The upright bike is never a comfortable machine to work out on. Dom Jolly would pedal at a zebra crossing and cause a hold up of traffic on tv, and although hysterically funny - the fact remains that sitting on a bike, pedalling like a lunatic, sweating bucket loads, feeling a bit of lactic stress , panting and trying to look cool, whilst traveling absolutely no where is quite an art. Alternatively - look at those who read books, look like they are reminiscing over last nights supper and what to eat later and tell yourself - is it me that’s out of place here?
That’s the thing about gyms, full of different types of people with different aims, goals and motivation. For example, for the last three weeks I have been going quite regularly to the gym in the build up to the Ultimate Gym Athlete event at Chatham. The equipment as promised by the gym is there for me to use, that is why I am member and the idea is that I use that gym to get fitter, stronger, healthier. That’s the theory. It works too … for some. Others, well I question their motive, they turn up, look aimlessly around the gym, chat to their friends, occasionally break into a sweat and then you don’t seem them again for dust - but enough about the gym staff there are serious athletes at work in a gym and there are those that, well lets just say “Are they wasting their money?” or “Improving considerably to when they first joined?”
Who’s counting? A recent full page advert in a local paper indicated that ‘Joan’ (not real name) had rowed her first 2 km an achievement that she was really proud of - great, what was the time? and in two months will it be better and will that gym know what it is?
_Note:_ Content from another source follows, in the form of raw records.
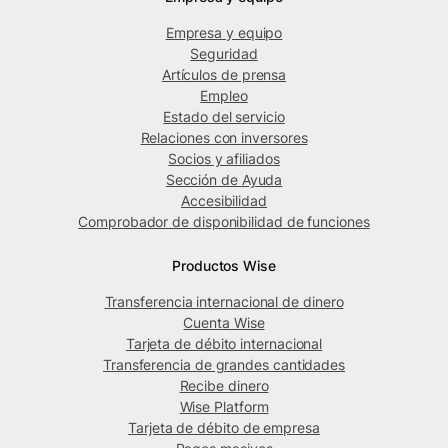
Empresa y equipo
Seguridad
Artículos de prensa
Empleo
Estado del servicio
Relaciones con inversores
Socios y afiliados
Sección de Ayuda
Accesibilidad
Comprobador de disponibilidad de funciones
Productos Wise
Transferencia internacional de dinero
Cuenta Wise
Tarjeta de débito internacional
Transferencia de grandes cantidades
Recibe dinero
Wise Platform
Tarjeta de débito de empresa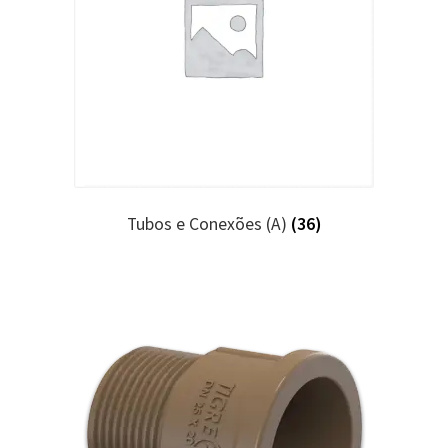
Tubos e Conexões (A)
(36)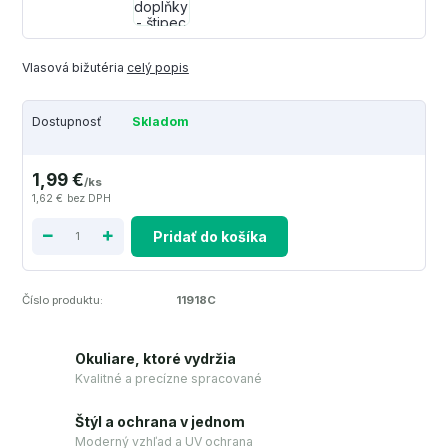
Vlasová bižutéria
celý popis
Dostupnosť
Skladom
1,99 €
/
ks
1,62 €
bez DPH
Pridať do košíka
Číslo produktu:
11918C
Okuliare, ktoré vydržia
Kvalitné a precízne spracované
Štýl a ochrana v jednom
Moderný vzhľad a UV ochrana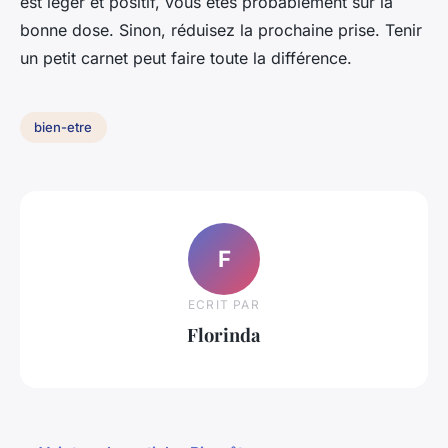
est léger et positif, vous êtes probablement sur la
bonne dose. Sinon, réduisez la prochaine prise. Tenir
un petit carnet peut faire toute la différence.
bien-etre
F
ECRIT PAR
Florinda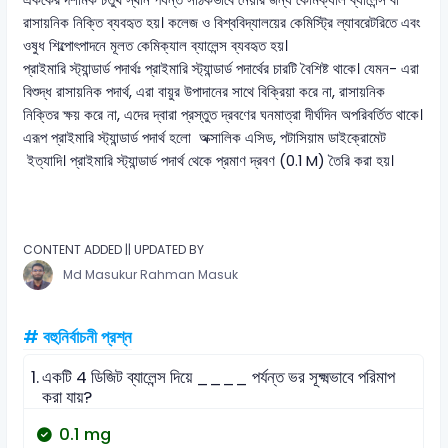
এককের দশমিক চতুর্থ স্থান পর্যন্ত সঠিকভাবে নেয়ার জন্য কেমিক্যাল ব্যালেন্স বা
রাসায়নিক নিক্তি ব্যবহৃত হয়। কলেজ ও বিশ্ববিদ্যালয়ের কেমিস্ট্রি ল্যাবরেটরিতে এবং
ওষুধ শিল্পোৎপাদনে মূলত কেমিক্যাল ব্যালেন্স ব্যবহৃত হয়।
প্রাইমারি স্ট্যান্ডার্ড পদার্থঃ প্রাইমারি স্ট্যান্ডার্ড পদার্থের চারটি বৈশিষ্ট থাকে। যেমন- এরা
বিশুদ্ধ রাসায়নিক পদার্থ, এরা বায়ুর উপাদানের সাথে বিক্রিয়া করে না, রাসায়নিক
নিক্তির ক্ষয় করে না, এদের দ্বারা প্রস্তুত দ্রবণের ঘনমাত্রা দীর্ঘদিন অপরিবর্তিত থাকে।
এরূপ প্রাইমারি স্ট্যান্ডার্ড পদার্থ হলো অক্সালিক এসিড, পটাসিয়াম ডাইক্রোমেট
ইত্যাদি। প্রাইমারি স্ট্যান্ডার্ড পদার্থ থেকে প্রমাণ দ্রবণ (0.1 M) তৈরি করা হয়।
CONTENT ADDED || UPDATED BY
Md Masukur Rahman Masuk
# বহুনির্বাচনী প্রশ্ন
1.
একটি 4 ডিজিট ব্যালেন্স দিয়ে ____ পর্যন্ত ভর সূক্ষ্মভাবে পরিমাপ
করা যায়?
0.1 mg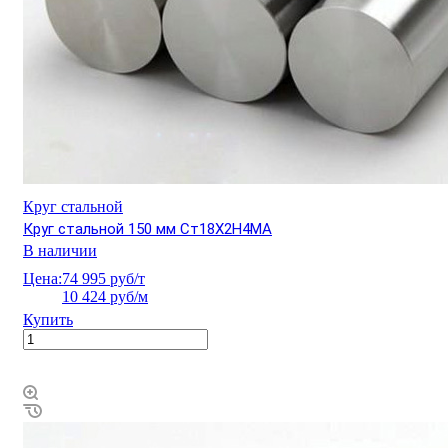
Круг стальной
Круг стальной 150 мм Ст18Х2Н4МА
В наличии
Цена:
74 995 руб/т
10 424 руб/м
Купить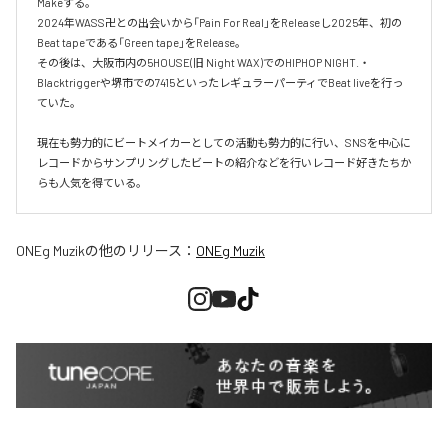
Makeする。

2024年WASS卍との出会いから「Pain For Real」をReleaseし2025年、初の
Beat tapeである「Green tape」をRelease。

その後は、大阪市内の5HOUSE(旧 Night WAX)でのHIPHOP NIGHT.・
Blacktriggerや堺市での7415といったレギュラーパーティでBeat liveを行っ
ていた。

現在も勢力的にビートメイカーとしての活動も勢力的に行い、SNSを中心に
レコードからサンプリングしたビートの紹介などを行いレコード好きたちか
らも人気を得ている。
ONEg Muzik
の他のリリース：
ONEg Muzik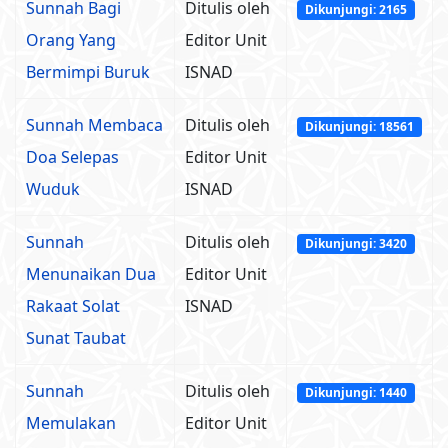
Sunnah Bagi
Ditulis oleh
Dikunjungi: 2165
Orang Yang
Editor Unit
Bermimpi Buruk
ISNAD
Sunnah Membaca
Ditulis oleh
Dikunjungi: 18561
Doa Selepas
Editor Unit
Wuduk
ISNAD
Sunnah
Ditulis oleh
Dikunjungi: 3420
Menunaikan Dua
Editor Unit
Rakaat Solat
ISNAD
Sunat Taubat
Sunnah
Ditulis oleh
Dikunjungi: 1440
Memulakan
Editor Unit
And what would they do about it if it was? I have been a member of a gym on and off for years. And frankly my gym doesn’t give a hoot about me. I turn up, I train , I go home.
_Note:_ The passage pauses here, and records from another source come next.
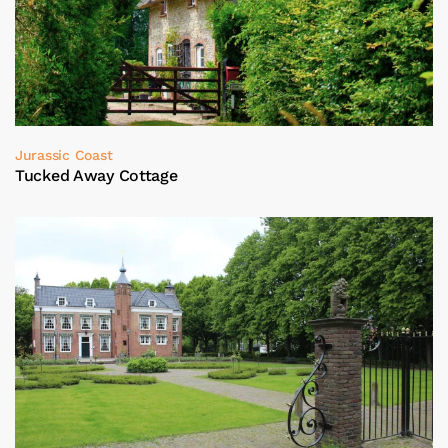
Jurassic Coast
Tucked Away Cottage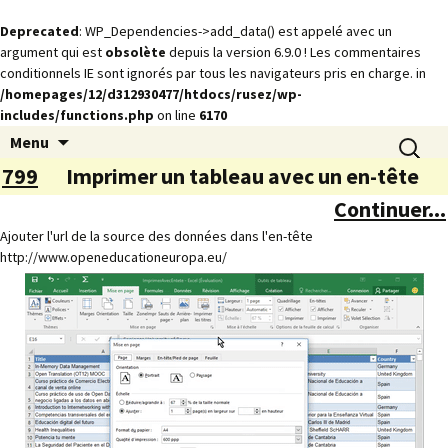
Deprecated
: WP_Dependencies->add_data() est appelé avec un
argument qui est
obsolète
depuis la version 6.9.0 ! Les commentaires
conditionnels IE sont ignorés par tous les navigateurs pris en charge. in
/homepages/12/d312930477/htdocs/rusez/wp-
includes/functions.php
on line
6170
Animations
Aller
Recherch
rusez.com
Menu
au
799
Imprimer un tableau avec un en-tête
contenu
Continuer...
Ajouter l'url de la source des données dans l'en-tête
http://www.openeducationeuropa.eu/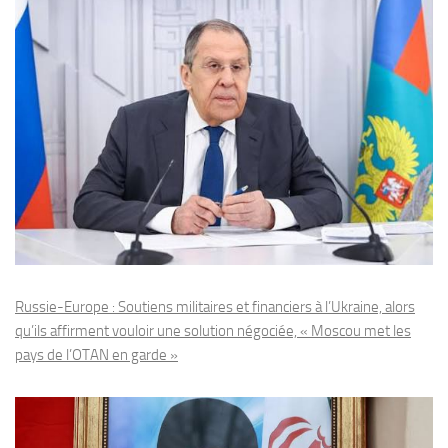
Russie-Europe : Soutiens militaires et financiers à l’Ukraine, alors
qu’ils affirment vouloir une solution négociée, « Moscou met les
pays de l’OTAN en garde »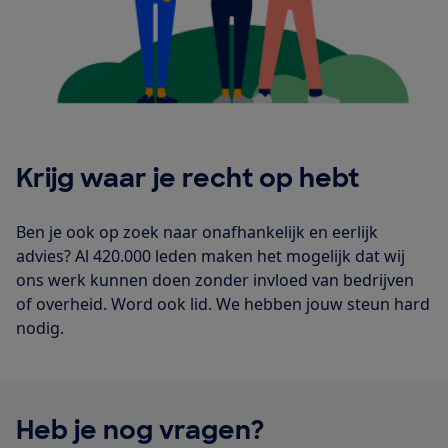
Krijg waar je recht op hebt
Ben je ook op zoek naar onafhankelijk en eerlijk
advies? Al 420.000 leden maken het mogelijk dat wij
ons werk kunnen doen zonder invloed van bedrijven
of overheid. Word ook lid. We hebben jouw steun hard
nodig.
Heb je nog vragen?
As I left the gym, I chatted to one of the gym staff. A nice guy, 19, used to play football semi professionally and could run the 100 in under 11 seconds. On top of that he was at Uni studying IT and wanted to become a level 3 personal trainer - all in a matter of five minutes, I knew what he wanted to be, what he had done in the past - what he hopes and dreams were, what motivated him and genuinely I liked him. But I can’t help but wonder, shouldn’t it be the other way round?
I don’t think I have ever been approached in a gym by anybody and asked what I would like to achieve in a gym after I have joined - before yes - questionaires and everything, reminders by emails even, but not and never during my time in a gym.